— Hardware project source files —
══════
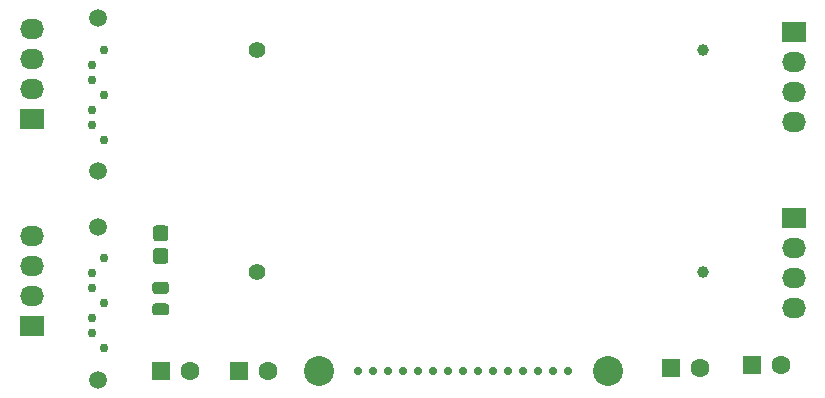
<source format=gbr>
%TF.GenerationSoftware,KiCad,Pcbnew,(5.1.10)-1*%
%TF.CreationDate,2021-07-14T07:55:42+08:00*%
%TF.ProjectId,2.5_SAS_Backend,322e355f-5341-4535-9f42-61636b656e64,rev?*%
%TF.SameCoordinates,Original*%
%TF.FileFunction,Soldermask,Top*%
%TF.FilePolarity,Negative*%
%FSLAX46Y46*%
G04 Gerber Fmt 4.6, Leading zero omitted, Abs format (unit mm)*
G04 Created by KiCad (PCBNEW (5.1.10)-1) date 2021-07-14 07:55:42*
%MOMM*%
%LPD*%
G01*
G04 APERTURE LIST*
%ADD10C,1.600000*%
%ADD11R,1.600000X1.600000*%
%ADD12R,2.030000X1.730000*%
%ADD13O,2.030000X1.730000*%
%ADD14C,0.700000*%
%ADD15C,2.540000*%
%ADD16C,1.500000*%
%ADD17C,0.750000*%
%ADD18C,1.000000*%
%ADD19C,1.400000*%
G04 APERTURE END LIST*
D10*
%TO.C,C1*%
X47204000Y-64262000D03*
D11*
X44704000Y-64262000D03*
%TD*%
D12*
%TO.C,M4*%
X33782000Y-60452000D03*
D13*
X33782000Y-57912000D03*
X33782000Y-55372000D03*
X33782000Y-52832000D03*
%TD*%
D12*
%TO.C,M3*%
X33782000Y-42926000D03*
D13*
X33782000Y-40386000D03*
X33782000Y-37846000D03*
X33782000Y-35306000D03*
%TD*%
D12*
%TO.C,M2*%
X98298000Y-35560000D03*
D13*
X98298000Y-38100000D03*
X98298000Y-40640000D03*
X98298000Y-43180000D03*
%TD*%
D12*
%TO.C,M1*%
X98298000Y-51308000D03*
D13*
X98298000Y-53848000D03*
X98298000Y-56388000D03*
X98298000Y-58928000D03*
%TD*%
%TO.C,R1*%
G36*
G01*
X45154001Y-57766000D02*
X44253999Y-57766000D01*
G75*
G02*
X44004000Y-57516001I0J249999D01*
G01*
X44004000Y-56990999D01*
G75*
G02*
X44253999Y-56741000I249999J0D01*
G01*
X45154001Y-56741000D01*
G75*
G02*
X45404000Y-56990999I0J-249999D01*
G01*
X45404000Y-57516001D01*
G75*
G02*
X45154001Y-57766000I-249999J0D01*
G01*
G37*
G36*
G01*
X45154001Y-59591000D02*
X44253999Y-59591000D01*
G75*
G02*
X44004000Y-59341001I0J249999D01*
G01*
X44004000Y-58815999D01*
G75*
G02*
X44253999Y-58566000I249999J0D01*
G01*
X45154001Y-58566000D01*
G75*
G02*
X45404000Y-58815999I0J-249999D01*
G01*
X45404000Y-59341001D01*
G75*
G02*
X45154001Y-59591000I-249999J0D01*
G01*
G37*
%TD*%
%TO.C,D1*%
G36*
G01*
X45104000Y-53294000D02*
X44304000Y-53294000D01*
G75*
G02*
X44054000Y-53044000I0J250000D01*
G01*
X44054000Y-52219000D01*
G75*
G02*
X44304000Y-51969000I250000J0D01*
G01*
X45104000Y-51969000D01*
G75*
G02*
X45354000Y-52219000I0J-250000D01*
G01*
X45354000Y-53044000D01*
G75*
G02*
X45104000Y-53294000I-250000J0D01*
G01*
G37*
G36*
G01*
X45104000Y-55219000D02*
X44304000Y-55219000D01*
G75*
G02*
X44054000Y-54969000I0J250000D01*
G01*
X44054000Y-54144000D01*
G75*
G02*
X44304000Y-53894000I250000J0D01*
G01*
X45104000Y-53894000D01*
G75*
G02*
X45354000Y-54144000I0J-250000D01*
G01*
X45354000Y-54969000D01*
G75*
G02*
X45104000Y-55219000I-250000J0D01*
G01*
G37*
%TD*%
D10*
%TO.C,C4*%
X97242000Y-63754000D03*
D11*
X94742000Y-63754000D03*
%TD*%
D10*
%TO.C,C3*%
X90384000Y-64008000D03*
D11*
X87884000Y-64008000D03*
%TD*%
D10*
%TO.C,C2*%
X53808000Y-64262000D03*
D11*
X51308000Y-64262000D03*
%TD*%
D14*
%TO.C,U2*%
X62680000Y-64262000D03*
X63950000Y-64262000D03*
X61410000Y-64262000D03*
X67760000Y-64262000D03*
X65220000Y-64262000D03*
X66490000Y-64262000D03*
X69030000Y-64262000D03*
X70300000Y-64262000D03*
X71570000Y-64262000D03*
X72840000Y-64262000D03*
X74110000Y-64262000D03*
X75380000Y-64262000D03*
X76650000Y-64262000D03*
X77920000Y-64262000D03*
X79190000Y-64262000D03*
D15*
X58140600Y-64262000D03*
X82550000Y-64262000D03*
%TD*%
D16*
%TO.C,U5*%
X39370000Y-52084000D03*
X39370000Y-65024000D03*
D17*
X39870000Y-54744000D03*
X38870000Y-56014000D03*
X38870000Y-57284000D03*
X39870000Y-58554000D03*
X38870000Y-59824000D03*
X38870000Y-61094000D03*
X39870000Y-62364000D03*
%TD*%
D16*
%TO.C,U3*%
X39370000Y-34424000D03*
X39370000Y-47364000D03*
D17*
X39870000Y-37084000D03*
X38870000Y-38354000D03*
X38870000Y-39624000D03*
X39870000Y-40894000D03*
X38870000Y-42164000D03*
X38870000Y-43434000D03*
X39870000Y-44704000D03*
%TD*%
D18*
%TO.C,U4*%
X90630000Y-55880000D03*
D19*
X52880000Y-55880000D03*
%TD*%
D18*
%TO.C,U1*%
X90630000Y-37084000D03*
D19*
X52880000Y-37084000D03*
%TD*%
M02*

</source>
══════
— EXERCISE PROMPT —
Leave out all pictures and output each line exactly, from the top of the records through the line that holds "X98298000Y-38100000D03*".

— EXERCISE OUTPUT —
<source format=gbr>
%TF.GenerationSoftware,KiCad,Pcbnew,(5.1.10)-1*%
%TF.CreationDate,2021-07-14T07:55:42+08:00*%
%TF.ProjectId,2.5_SAS_Backend,322e355f-5341-4535-9f42-61636b656e64,rev?*%
%TF.SameCoordinates,Original*%
%TF.FileFunction,Soldermask,Top*%
%TF.FilePolarity,Negative*%
%FSLAX46Y46*%
G04 Gerber Fmt 4.6, Leading zero omitted, Abs format (unit mm)*
G04 Created by KiCad (PCBNEW (5.1.10)-1) date 2021-07-14 07:55:42*
%MOMM*%
%LPD*%
G01*
G04 APERTURE LIST*
%ADD10C,1.600000*%
%ADD11R,1.600000X1.600000*%
%ADD12R,2.030000X1.730000*%
%ADD13O,2.030000X1.730000*%
%ADD14C,0.700000*%
%ADD15C,2.540000*%
%ADD16C,1.500000*%
%ADD17C,0.750000*%
%ADD18C,1.000000*%
%ADD19C,1.400000*%
G04 APERTURE END LIST*
D10*
%TO.C,C1*%
X47204000Y-64262000D03*
D11*
X44704000Y-64262000D03*
%TD*%
D12*
%TO.C,M4*%
X33782000Y-60452000D03*
D13*
X33782000Y-57912000D03*
X33782000Y-55372000D03*
X33782000Y-52832000D03*
%TD*%
D12*
%TO.C,M3*%
X33782000Y-42926000D03*
D13*
X33782000Y-40386000D03*
X33782000Y-37846000D03*
X33782000Y-35306000D03*
%TD*%
D12*
%TO.C,M2*%
X98298000Y-35560000D03*
D13*
X98298000Y-38100000D03*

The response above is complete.